Dataset records:
----------------------------------------

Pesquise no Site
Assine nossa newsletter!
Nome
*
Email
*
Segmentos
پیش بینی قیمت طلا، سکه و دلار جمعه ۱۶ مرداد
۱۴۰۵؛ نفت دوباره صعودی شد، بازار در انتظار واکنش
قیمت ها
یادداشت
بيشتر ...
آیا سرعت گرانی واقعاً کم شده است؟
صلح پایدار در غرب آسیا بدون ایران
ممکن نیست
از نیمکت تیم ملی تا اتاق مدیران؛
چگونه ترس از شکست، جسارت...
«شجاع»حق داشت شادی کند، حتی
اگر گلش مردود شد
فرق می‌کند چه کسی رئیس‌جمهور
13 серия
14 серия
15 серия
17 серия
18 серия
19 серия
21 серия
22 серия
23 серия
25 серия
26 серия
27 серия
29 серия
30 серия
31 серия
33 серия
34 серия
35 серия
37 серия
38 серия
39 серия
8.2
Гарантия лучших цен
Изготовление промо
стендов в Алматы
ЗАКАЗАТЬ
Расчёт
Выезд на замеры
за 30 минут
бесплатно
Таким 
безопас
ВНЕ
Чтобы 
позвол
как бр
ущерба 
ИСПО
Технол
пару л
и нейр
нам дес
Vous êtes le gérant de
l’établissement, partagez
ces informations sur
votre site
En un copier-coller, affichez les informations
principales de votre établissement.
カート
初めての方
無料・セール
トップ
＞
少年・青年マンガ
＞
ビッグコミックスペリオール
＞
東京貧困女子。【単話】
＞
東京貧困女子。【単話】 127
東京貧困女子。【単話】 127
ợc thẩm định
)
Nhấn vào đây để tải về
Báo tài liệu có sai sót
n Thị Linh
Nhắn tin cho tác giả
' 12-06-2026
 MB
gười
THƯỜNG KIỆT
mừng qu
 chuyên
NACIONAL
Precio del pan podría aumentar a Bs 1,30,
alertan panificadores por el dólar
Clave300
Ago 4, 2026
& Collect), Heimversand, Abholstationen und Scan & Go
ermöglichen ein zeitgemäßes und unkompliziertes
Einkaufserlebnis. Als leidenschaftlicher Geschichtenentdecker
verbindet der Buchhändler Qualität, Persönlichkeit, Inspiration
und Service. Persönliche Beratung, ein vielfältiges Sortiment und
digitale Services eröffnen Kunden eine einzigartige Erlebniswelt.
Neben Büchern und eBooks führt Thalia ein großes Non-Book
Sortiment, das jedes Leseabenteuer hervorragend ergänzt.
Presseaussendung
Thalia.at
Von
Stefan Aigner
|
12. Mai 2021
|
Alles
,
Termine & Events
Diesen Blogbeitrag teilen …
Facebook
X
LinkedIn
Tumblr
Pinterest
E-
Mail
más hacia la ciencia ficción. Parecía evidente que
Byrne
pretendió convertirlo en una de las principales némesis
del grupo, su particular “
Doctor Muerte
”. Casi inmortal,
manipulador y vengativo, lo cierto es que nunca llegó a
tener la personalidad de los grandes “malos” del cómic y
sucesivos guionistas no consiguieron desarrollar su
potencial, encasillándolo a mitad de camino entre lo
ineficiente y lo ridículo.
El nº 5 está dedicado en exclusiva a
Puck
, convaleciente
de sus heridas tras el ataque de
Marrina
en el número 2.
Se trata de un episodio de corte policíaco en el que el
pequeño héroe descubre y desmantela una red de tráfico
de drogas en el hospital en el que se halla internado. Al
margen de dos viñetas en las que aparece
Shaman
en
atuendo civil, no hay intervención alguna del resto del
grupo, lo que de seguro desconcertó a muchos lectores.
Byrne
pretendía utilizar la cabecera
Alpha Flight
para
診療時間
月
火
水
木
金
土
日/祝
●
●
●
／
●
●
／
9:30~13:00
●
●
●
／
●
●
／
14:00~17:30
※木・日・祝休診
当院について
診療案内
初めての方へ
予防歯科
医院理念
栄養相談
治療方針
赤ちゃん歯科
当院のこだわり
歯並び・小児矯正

----------------------------------------

Task objective>
The output should restate the data exactly, with no line missing.

Result of this exercise>
Pesquise no Site
Assine nossa newsletter!
Nome
*
Email
*
Segmentos
پیش بینی قیمت طلا، سکه و دلار جمعه ۱۶ مرداد
۱۴۰۵؛ نفت دوباره صعودی شد، بازار در انتظار واکنش
قیمت ها
یادداشت
بيشتر ...
آیا سرعت گرانی واقعاً کم شده است؟
صلح پایدار در غرب آسیا بدون ایران
ممکن نیست
از نیمکت تیم ملی تا اتاق مدیران؛
چگونه ترس از شکست، جسارت...
«شجاع»حق داشت شادی کند، حتی
اگر گلش مردود شد
فرق می‌کند چه کسی رئیس‌جمهور
13 серия
14 серия
15 серия
17 серия
18 серия
19 серия
21 серия
22 серия
23 серия
25 серия
26 серия
27 серия
29 серия
30 серия
31 серия
33 серия
34 серия
35 серия
37 серия
38 серия
39 серия
8.2
Гарантия лучших цен
Изготовление промо
стендов в Алматы
ЗАКАЗАТЬ
Расчёт
Выезд на замеры
за 30 минут
бесплатно
Таким 
безопас
ВНЕ
Чтобы 
позвол
как бр
ущерба 
ИСПО
Технол
пару л
и нейр
нам дес
Vous êtes le gérant de
l’établissement, partagez
ces informations sur
votre site
En un copier-coller, affichez les informations
principales de votre établissement.
カート
初めての方
無料・セール
トップ
＞
少年・青年マンガ
＞
ビッグコミックスペリオール
＞
東京貧困女子。【単話】
＞
東京貧困女子。【単話】 127
東京貧困女子。【単話】 127
ợc thẩm định
)
Nhấn vào đây để tải về
Báo tài liệu có sai sót
n Thị Linh
Nhắn tin cho tác giả
' 12-06-2026
 MB
gười
THƯỜNG KIỆT
mừng qu
 chuyên
NACIONAL
Precio del pan podría aumentar a Bs 1,30,
alertan panificadores por el dólar
Clave300
Ago 4, 2026
& Collect), Heimversand, Abholstationen und Scan & Go
ermöglichen ein zeitgemäßes und unkompliziertes
Einkaufserlebnis. Als leidenschaftlicher Geschichtenentdecker
verbindet der Buchhändler Qualität, Persönlichkeit, Inspiration
und Service. Persönliche Beratung, ein vielfältiges Sortiment und
digitale Services eröffnen Kunden eine einzigartige Erlebniswelt.
Neben Büchern und eBooks führt Thalia ein großes Non-Book
Sortiment, das jedes Leseabenteuer hervorragend ergänzt.
Presseaussendung
Thalia.at
Von
Stefan Aigner
|
12. Mai 2021
|
Alles
,
Termine & Events
Diesen Blogbeitrag teilen …
Facebook
X
LinkedIn
Tumblr
Pinterest
E-
Mail
más hacia la ciencia ficción. Parecía evidente que
Byrne
pretendió convertirlo en una de las principales némesis
del grupo, su particular “
Doctor Muerte
”. Casi inmortal,
manipulador y vengativo, lo cierto es que nunca llegó a
tener la personalidad de los grandes “malos” del cómic y
sucesivos guionistas no consiguieron desarrollar su
potencial, encasillándolo a mitad de camino entre lo
ineficiente y lo ridículo.
El nº 5 está dedicado en exclusiva a
Puck
, convaleciente
de sus heridas tras el ataque de
Marrina
en el número 2.
Se trata de un episodio de corte policíaco en el que el
pequeño héroe descubre y desmantela una red de tráfico
de drogas en el hospital en el que se halla internado. Al
margen de dos viñetas en las que aparece
Shaman
en
atuendo civil, no hay intervención alguna del resto del
grupo, lo que de seguro desconcertó a muchos lectores.
Byrne
pretendía utilizar la cabecera
Alpha Flight
para
診療時間
月
火
水
木
金
土
日/祝
●
●
●
／
●
●
／
9:30~13:00
●
●
●
／
●
●
／
14:00~17:30
※木・日・祝休診
当院について
診療案内
初めての方へ
予防歯科
医院理念
栄養相談
治療方針
赤ちゃん歯科
当院のこだわり
歯並び・小児矯正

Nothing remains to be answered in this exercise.